Durante a internação continuei a seguir os tratamentos que eram padrão para o seu caso, e a cada dia ouvia a mesma resposta: “Não melhorou NADA, doutora.” Era angustiante. Levei o caso da Marta para discutir com a equipe multiprofissional e decidimos então abordá-la por pontos de vista diferentes. Ela foi vista pela psicóloga, pela assistente social e pela fisioterapeuta. Na reunião seguinte a psicóloga nos contou a história secreta de Marta. Ela era homossexual e vivia com Renata há três anos, sempre sem o conhecimento da mãe.

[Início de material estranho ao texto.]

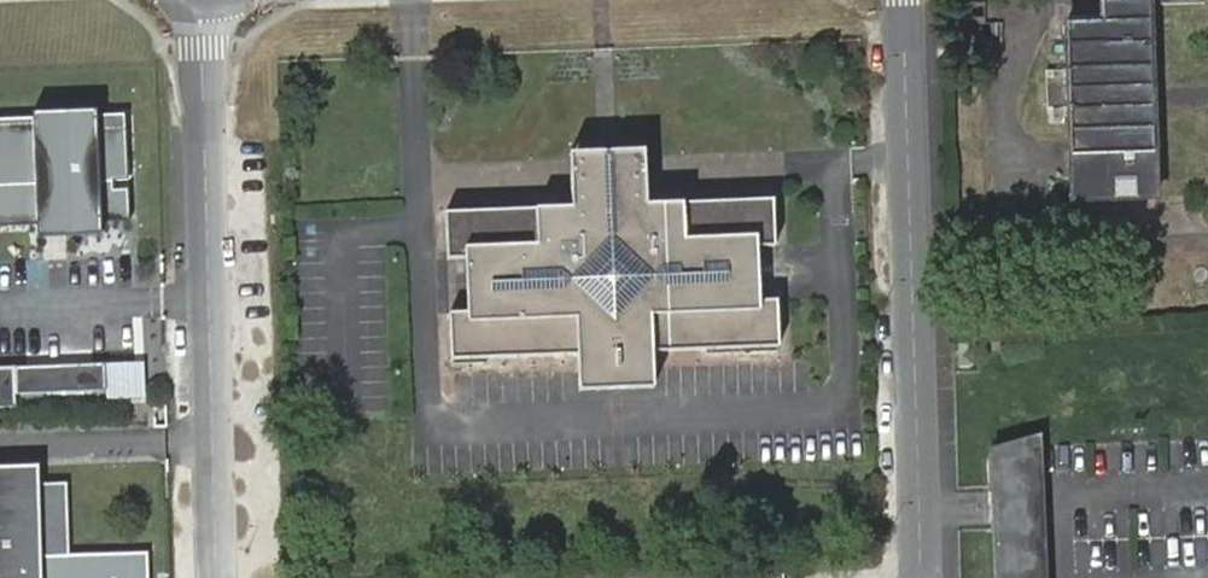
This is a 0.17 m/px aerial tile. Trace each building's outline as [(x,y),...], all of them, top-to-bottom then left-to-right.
[(1105,24),(1065,26),(1071,204),(1156,202),(1149,0),(1103,0),(1105,24)] [(129,129),(100,130),(101,139),(129,138),(129,129)] [(42,236),(41,225),(71,224),(71,236),(131,233),(130,200),(117,200),(117,192),(130,192),(129,138),(101,139),(100,130),(0,134),(0,238),(42,236)] [(574,155),(575,191),(650,187),(649,152),(574,155)] [(650,187),(575,191),(575,209),(450,215),(451,261),(467,260),(486,260),(488,315),(470,315),(453,316),(455,362),(580,358),(656,355),(784,350),(782,301),(766,302),(744,303),(742,249),(763,248),(779,247),(776,202),(651,205),(650,187)] [(41,225),(42,236),(71,236),(71,224),(41,225)] [(766,302),(763,248),(742,249),(744,303),(766,302)] [(486,260),(467,260),(470,315),(488,315),(486,260)] [(657,392),(656,355),(580,358),(581,394),(657,392)] [(27,421),(26,407),(117,405),(117,377),(0,379),(0,422),(27,421)] [(1044,500),(1041,435),(990,449),(992,502),(995,577),(1047,577),(1044,500)] [(0,483),(0,515),(47,513),(46,499),(46,482),(0,483)] [(51,572),(79,571),(77,498),(46,499),(47,513),(0,515),(0,577),(51,577),(51,572)]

Agora que estava doente, a mãe tinha se mudado para sua casa para cuidar dela, e isso tinha provocado uma revolução no relacionamento que ela tinha com a companheira, que não podia mais permanecer na casa o tempo todo e, mesmo quando ficava com ela, precisava assumir o papel de simples amiga. A mãe não permitia que Renata participasse dos cuidados, e mostrava-se até ríspida com ela. Mais de uma vez a mãe tinha manifestado um grande desagrado a respeito de homossexuais, e Marta tinha pavor de que ela ficasse sabendo. Um pavor tão grande quanto o que sentia em ficar separada da companheira. E que doía muito, tanto que remédio nenhum resolvia. A dor de Marta era na alma.

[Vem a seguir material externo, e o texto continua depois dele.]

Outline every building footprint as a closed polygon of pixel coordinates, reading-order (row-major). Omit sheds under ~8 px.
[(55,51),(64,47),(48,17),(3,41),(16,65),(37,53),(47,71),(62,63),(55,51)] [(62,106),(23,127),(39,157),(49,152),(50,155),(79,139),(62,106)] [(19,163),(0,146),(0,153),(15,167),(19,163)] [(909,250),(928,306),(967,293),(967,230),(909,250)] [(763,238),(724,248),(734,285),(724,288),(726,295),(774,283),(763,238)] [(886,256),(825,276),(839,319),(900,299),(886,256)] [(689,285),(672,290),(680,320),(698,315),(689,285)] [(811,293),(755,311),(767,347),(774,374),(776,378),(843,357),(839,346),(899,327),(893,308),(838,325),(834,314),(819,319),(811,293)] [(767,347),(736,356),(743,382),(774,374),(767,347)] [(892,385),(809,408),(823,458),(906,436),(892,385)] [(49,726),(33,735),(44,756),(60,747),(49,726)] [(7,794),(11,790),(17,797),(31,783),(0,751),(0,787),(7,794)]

Ouvindo a história, um pensamento me veio à mente. Como é que o médico faz, quando a dor é na alma? Como se coloca as mãos num ponto tão profundo de uma pessoa? Em Cuidados Paliativos trabalhamos com um conceito a que chamamos de “sintomas totais”. A base dele considera que todos os sintomas humanos têm múltiplos componentes, como físico, emocional, espiritual, social. Uma pancada súbita na cabeça provavelmente será composta quase que totalmente de uma sensação física, enquanto que a dor causada por um câncer avançado, com meses de evolução, provavelmente terá um componente emocional muito significativo. Em alguns casos, o componente emocional é quase que exclusivo. Como no caso de Marta. A dor dela melhorou como que por encanto depois de uma abordagem multiprofissional organizada, na qual conseguimos conversar com a mãe, e ela aceitou de coração aberto o relacionamento da filha. As três passaram a morar juntas até o falecimento dela, meses depois. Ela mal precisou de analgésicos até lá.

Ignorar os componentes não-físicos dos sintomas é o mesmo que ignorar nossa própria complexidade. Oferecer morfina para uma dor que tem um forte componente emocional equivale a tentar matar a fome de alguém lhe dando parafusos para comer. Médicos não são capacitados para tratar as angústias e emoções profundas dos seus pacientes. Tampouco sabem como abordar dilemas espirituais ou existenciais. Mas o psicólogo sabe. O padre, o rabino e o pastor também. E os psicoterapeutas, e outros profissionais. Mas cabe ao médico identificar a necessidade de ajuda para controlar melhor os sintomas do seu paciente. Cabe a ele entender onde está o seu limite. É assim, simples assim, que o médico coloca as mãos na alma dolorida de alguém.